LASEK differs from PRK because the surface layer of the cornea is not destroyed either chemically or physically at the start of surgery. It is gently pushed out of the way and then put back onto the cornea after reshaping with the laser is complete. The cells within the surface layer don’t survive, but placing them over the sculpted cornea is easier on the eye during the few days in which a new surface layer grows.


As the technique is damaging to the cornea, recovery can be faster. People report less pain in their eyes after surgery, clearer vision with no haze and less time to having improved vision.


LASEK has been used successfully on probably hundreds of thousands of people in the world but it is currently less popular than the newer LASIK technique.


LASIK

LASIK was developed at the end of the 1990s. The surface layer of the cornea is not removed or scraped away, or pushed to one side. Removal is done very precisely using microsurgery to create a flap, which remains attached at one side.


The laser is then used to make the required shape changes to the cornea underneath, and then the flap is closed. The eye then recovers with its surface layer in tact.


As you would expect, recovery is much faster and easier than after PRK or LASEK. When the flap of tissue is laid back over the cornea, surface tension sucks it into place and cell regenerate at the edges of the flap, usually within a few hours.

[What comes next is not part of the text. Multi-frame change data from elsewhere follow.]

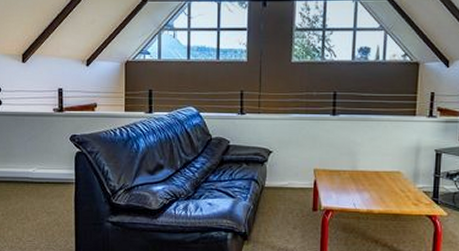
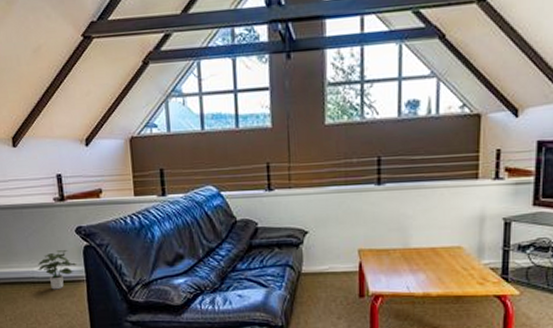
potted plant: none [33,155,69,190] -> present [38,250,77,290]

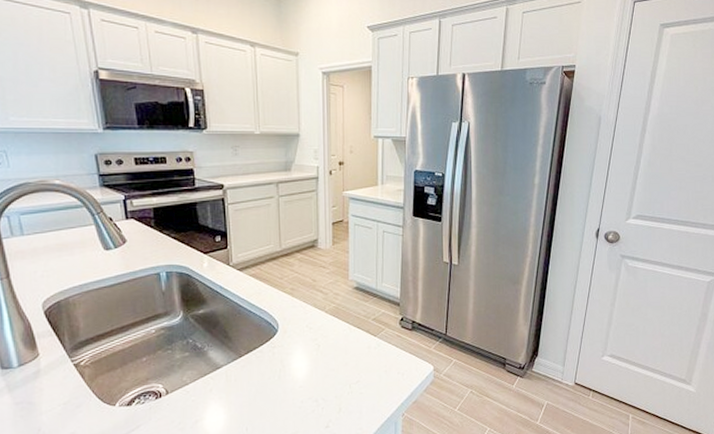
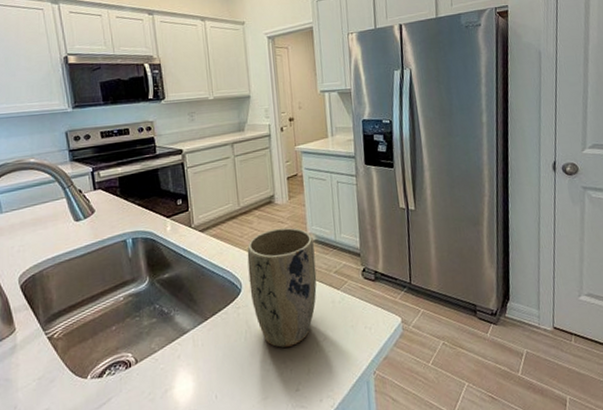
plant pot: none [286,272,355,387] -> present [247,227,317,348]

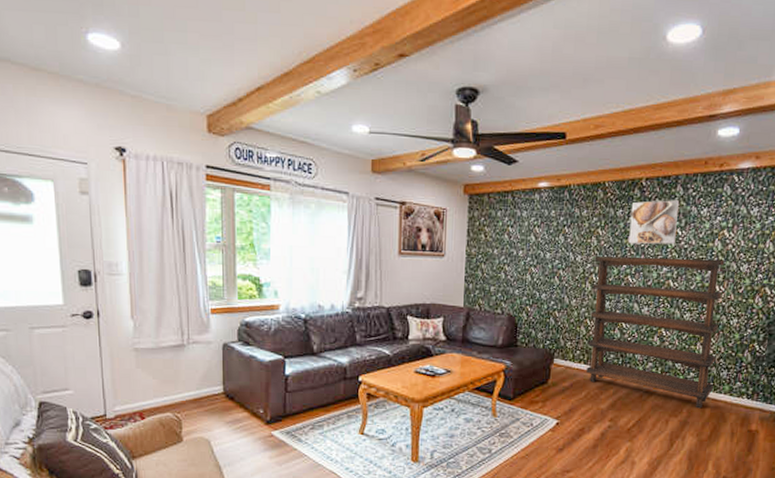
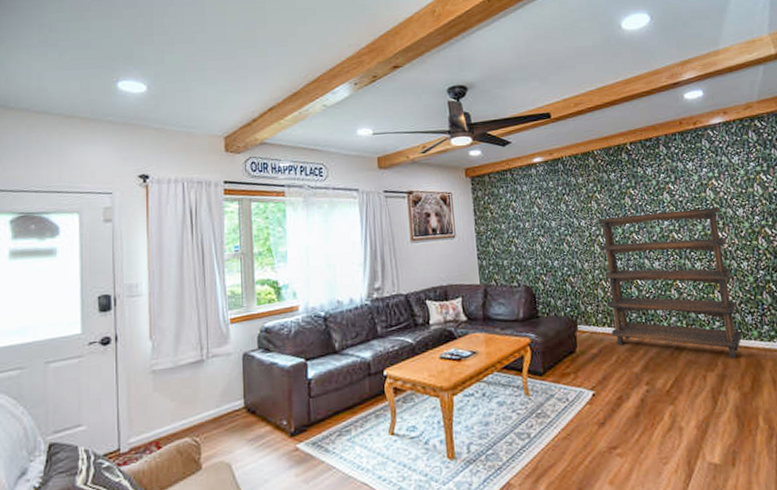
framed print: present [628,200,679,245] -> none [621,158,670,204]

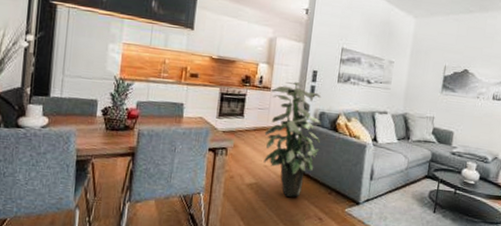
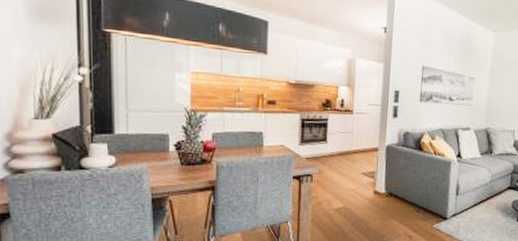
indoor plant: present [263,82,322,197] -> none [349,103,407,218]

Combination laser eye surgery

The different techniques have their own subtle variations and successful laser eye surgery often depends on the skill of the surgeon in matching the patient with the most suitable technique for them, not just in his or her skill in the operating theatre.


Techniques are also evolving and people who have very severe sight problems, abnormal corneas or other complications may be treatable using a combination of laser surgery and lens implants. Bioptics is a new area of ophthalmology that could expand a great deal in the next few years.